The actual process of building the holz hausen is a lot of fun, and quite creative.  There definitely is a method to it, and if you’re not diligent, you’ll end up with an unstable pile and will need to start over – it pays to pay attention to details!  Ours are far from perfect – lots of room for improvement and development of technique, but they worked and I think look not too shabby.
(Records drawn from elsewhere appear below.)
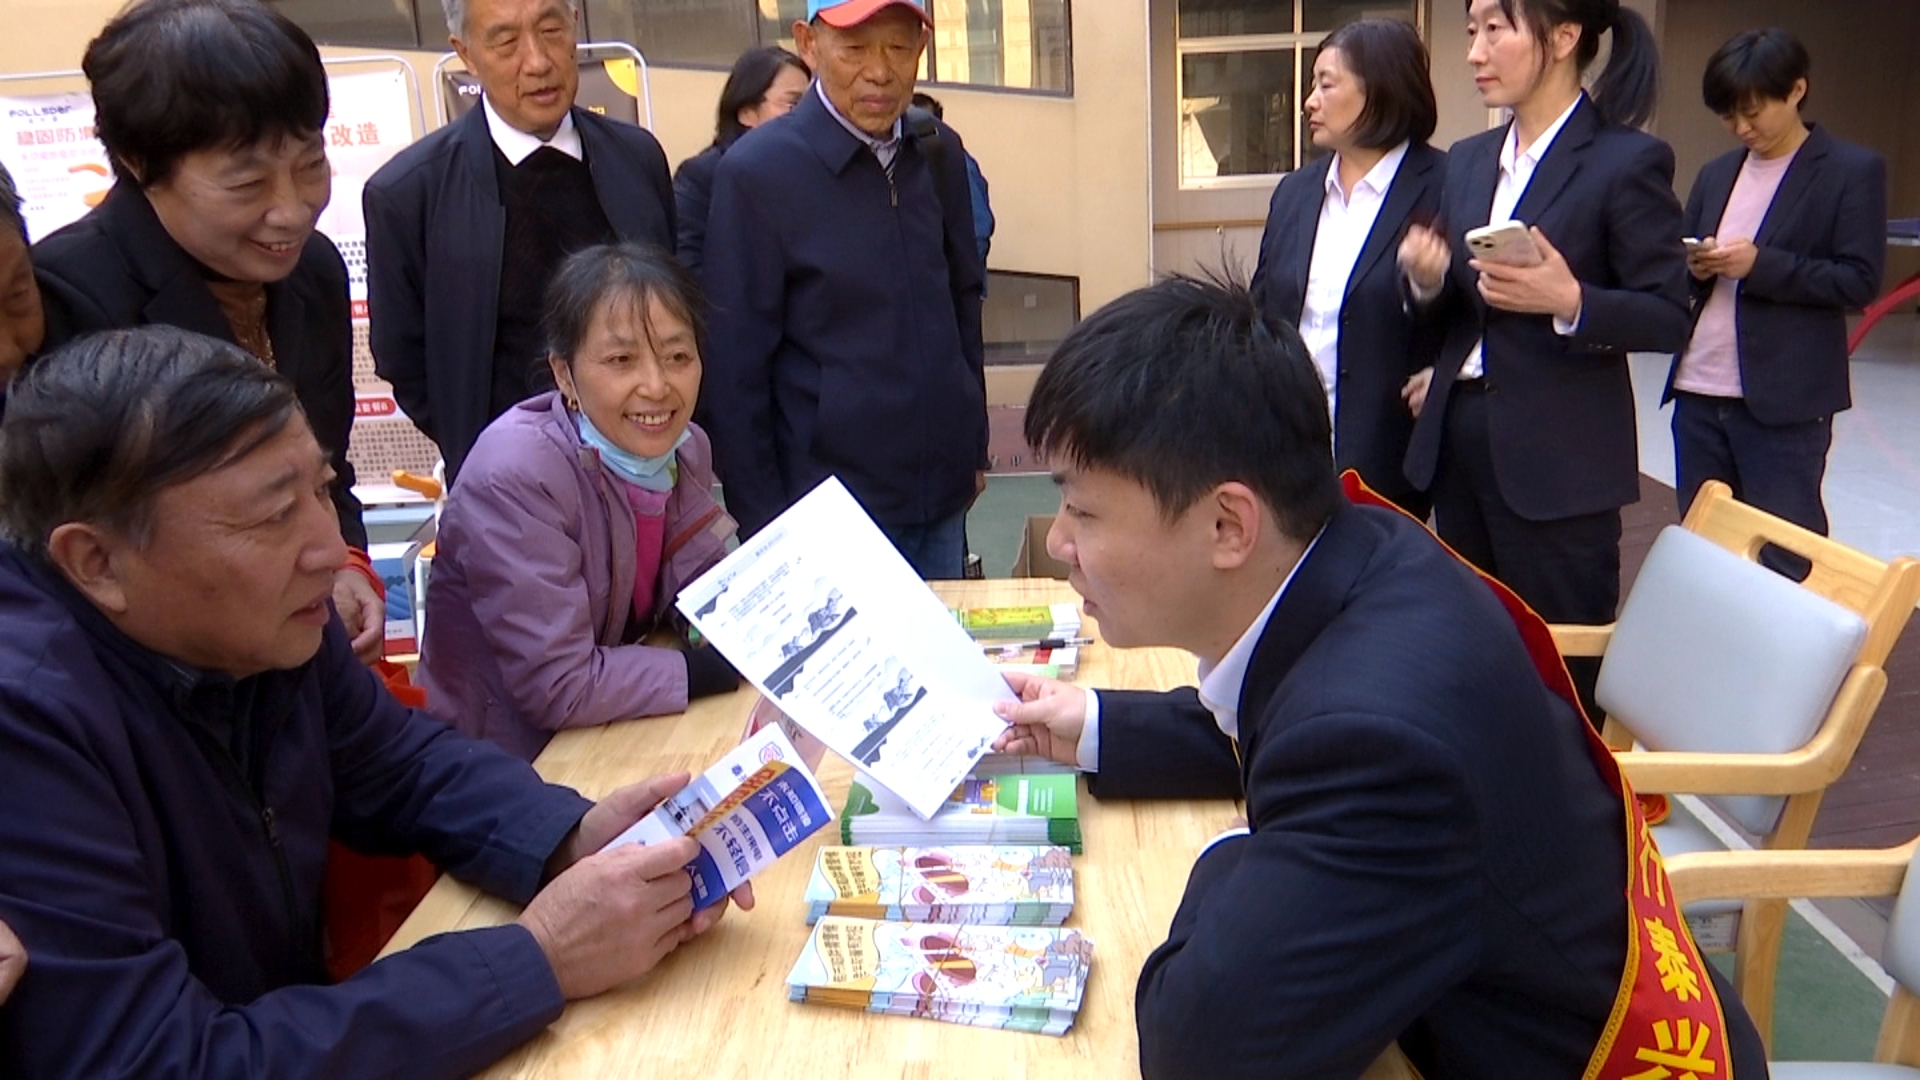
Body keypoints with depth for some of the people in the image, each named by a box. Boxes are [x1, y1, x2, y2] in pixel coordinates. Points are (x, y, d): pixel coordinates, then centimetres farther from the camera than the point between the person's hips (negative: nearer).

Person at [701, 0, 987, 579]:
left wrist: (974, 446, 14)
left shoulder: (940, 153, 3)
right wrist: (763, 521, -7)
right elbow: (735, 370, -10)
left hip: (944, 504, 5)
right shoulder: (756, 171, -12)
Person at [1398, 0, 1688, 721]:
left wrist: (1571, 302, -25)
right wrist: (1429, 278, -5)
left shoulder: (1628, 160, -8)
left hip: (1559, 454, -6)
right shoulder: (1467, 161, 12)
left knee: (1562, 667, 0)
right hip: (1458, 436, 6)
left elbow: (1670, 320, -9)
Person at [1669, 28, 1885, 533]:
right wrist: (1693, 267, -7)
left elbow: (1860, 282, -8)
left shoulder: (1854, 169, -2)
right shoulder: (1716, 174, 16)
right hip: (1698, 394, 6)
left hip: (1784, 401, -6)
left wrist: (1761, 264, -19)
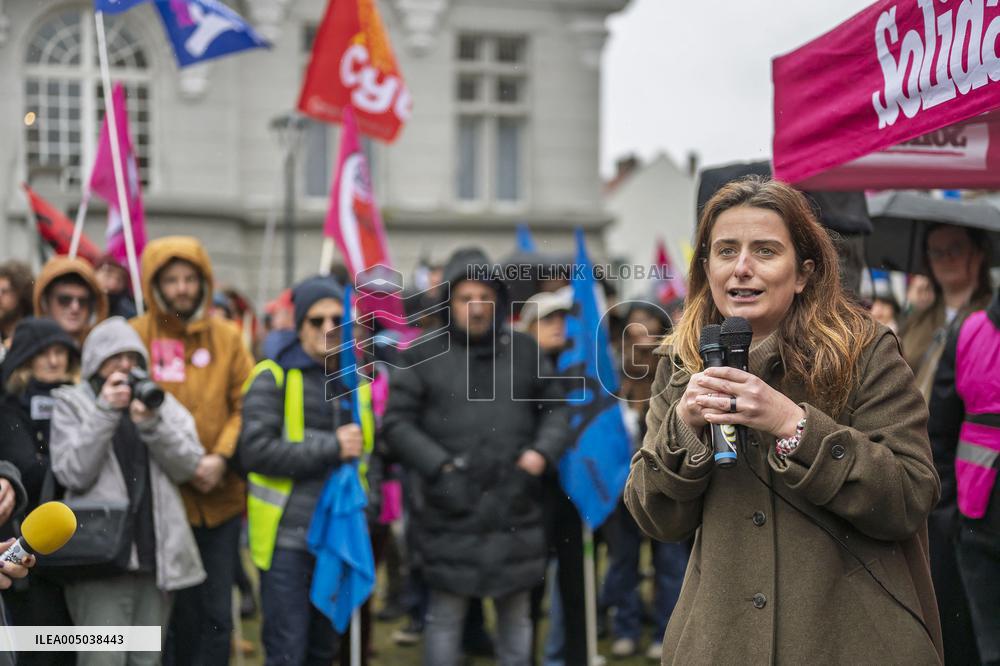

As for the technical stuff, we’ll see how it goes.  I’ve marked a few pieces of wood and measured the moisture content, though with a limited moisture meter.  Here’s the rough data on the test pieces (wood is a mixture of Douglas fir, red alder and broad leaf maple – the maple and alder fell this spring/summer and the fir was a rejected log from my father’s sawmill, and had been cut for some time):

  • Piece 1 – Douglas fir, holz hausen #1, exterior, north side (shade) – 16% moisture
  • Piece 2 – Douglas fir, holz hausen #1, exterior, south side (sun) – 15% moisture
  • Piece 3 – Broad leaf maple, holz hausen #2, exterior, north side (shade)
  • Piece 4 – Broad leaf maple, holz hausen #2, exterior, south side (sun)
  • Piece 5 – Red alder, holz hausen #2, exterior, north side (shade) – >35% moisture (our moisture meter only ranges from 7-35%)
  • Piece 6 – Red alder, holz hausen #2, exterior, south side (sun) – >35% moisture
  • Piece 7 – Red alder, holz hausen #3, interior (shade, inside the holz hausen walls) – 20% moisture
  • Piece 8 – Douglas fir, straight pile, east side (sun) (for comparison) – 15% moisture

At the end of September, we’ll test the moisture content of our sample pieces again to see how much seasoning actually occurred before we move it to its final storage location – our wood shed.  I’m looking forward to seeing how (or if) it works as well as people say it does.  Traditional holz hausens have a pole in the middle with measurement marks on them so you can tell when the pile is at the right moisture level.  Apparently once the pile settles to 80% of its original height, it’s ready to burn.  For us, we’re looking for a 12% or less  moisture content for optimum heat.